Vas a encontrar señales concretas para reconocer si es momento de buscar acompañamiento, ejemplos de cómo se puede empezar una conversación terapéutica y una guía para dar el primer paso sin la presión de «saber explicarte bien».
¿Por qué cuesta tanto encontrar las palabras para lo que me pasa?
Cuando algo nos angustia, nuestra mente no siempre lo organiza en frases claras. Muchas veces lo que sentimos aparece primero como sensación física: un nudo en el estómago, cansancio que no se explica, ganas de llorar sin motivo aparente. El lenguaje llega después, y a veces tarda mucho en llegar.
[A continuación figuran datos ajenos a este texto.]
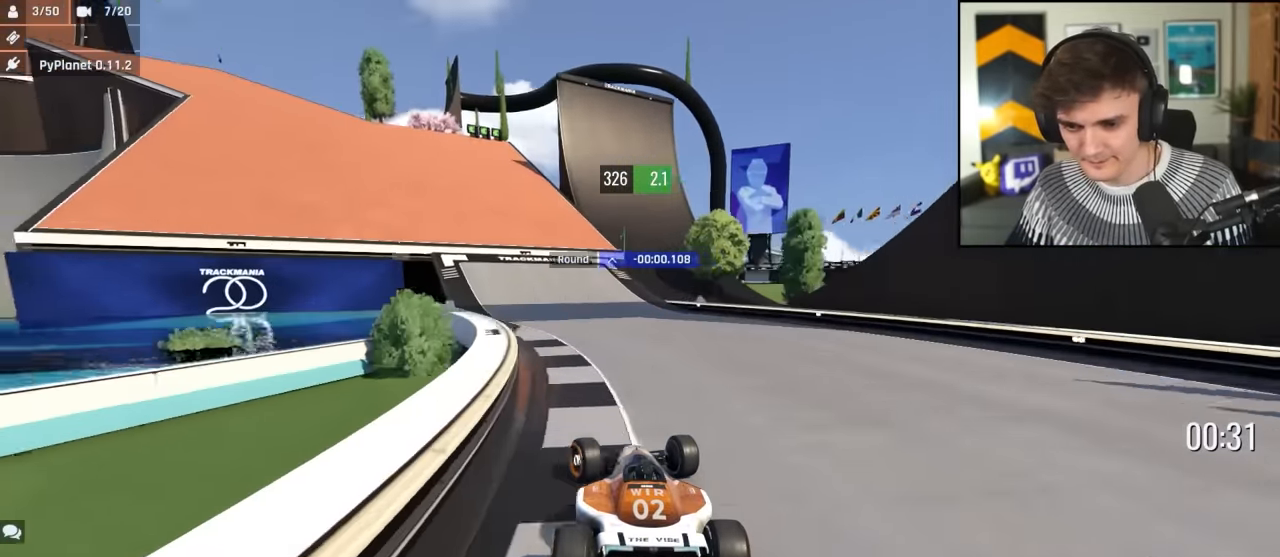
{"keys": ["left", "up"], "events": []}
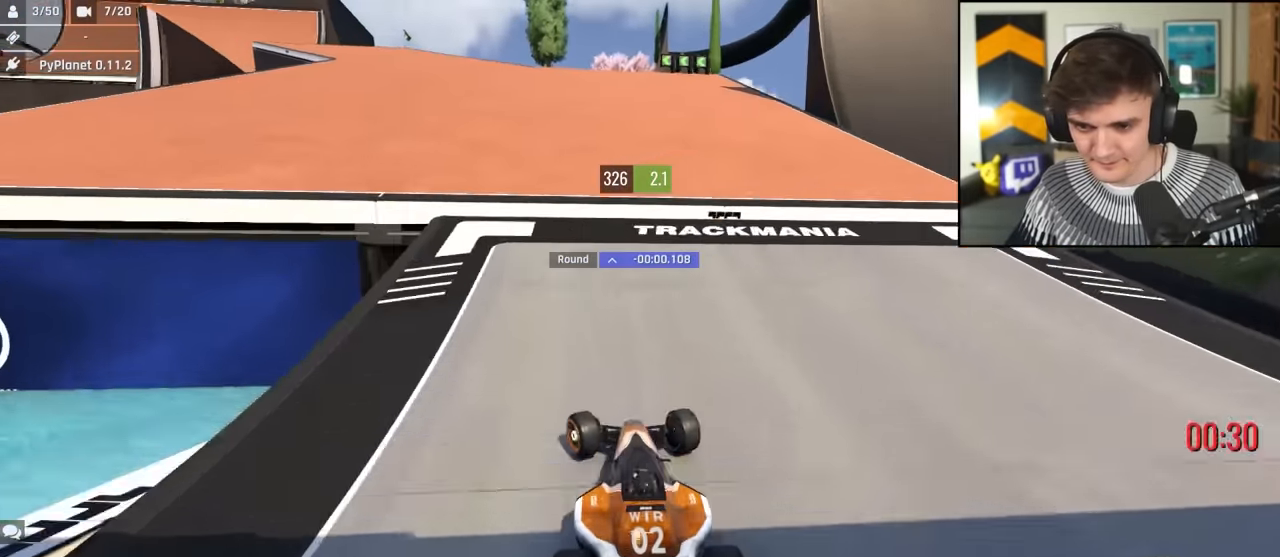
{"keys": ["left", "up"], "events": []}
Esto no es un defecto tuyo ni una señal de que «no sabés expresarte». Es parte de cómo funcionamos: hay emociones y experiencias que se procesan antes en el cuerpo y en la conducta que en el pensamiento verbal. Por eso podés sentir que algo anda mal sin poder nombrarlo todavía. La consulta que le llegó a un psicólogo bajo el título «Siento que hay algo adentro y no sé qué es» resume bien esta sensación: la necesidad de hablar existe antes de tener el vocabulario exacto.
A esto se le suma otro factor: muchas veces lo que nos pasa está mezclado con vergüenza, miedo al juicio o la costumbre de restarle importancia a lo propio. Todo eso hace que busquemos la frase «perfecta» antes de hablar, y como no la encontramos, postergamos la conversación. Pero esa frase perfecta no existe, y no hace falta esperarla.
¿Es normal no saber por dónde empezar a hablar de mis problemas?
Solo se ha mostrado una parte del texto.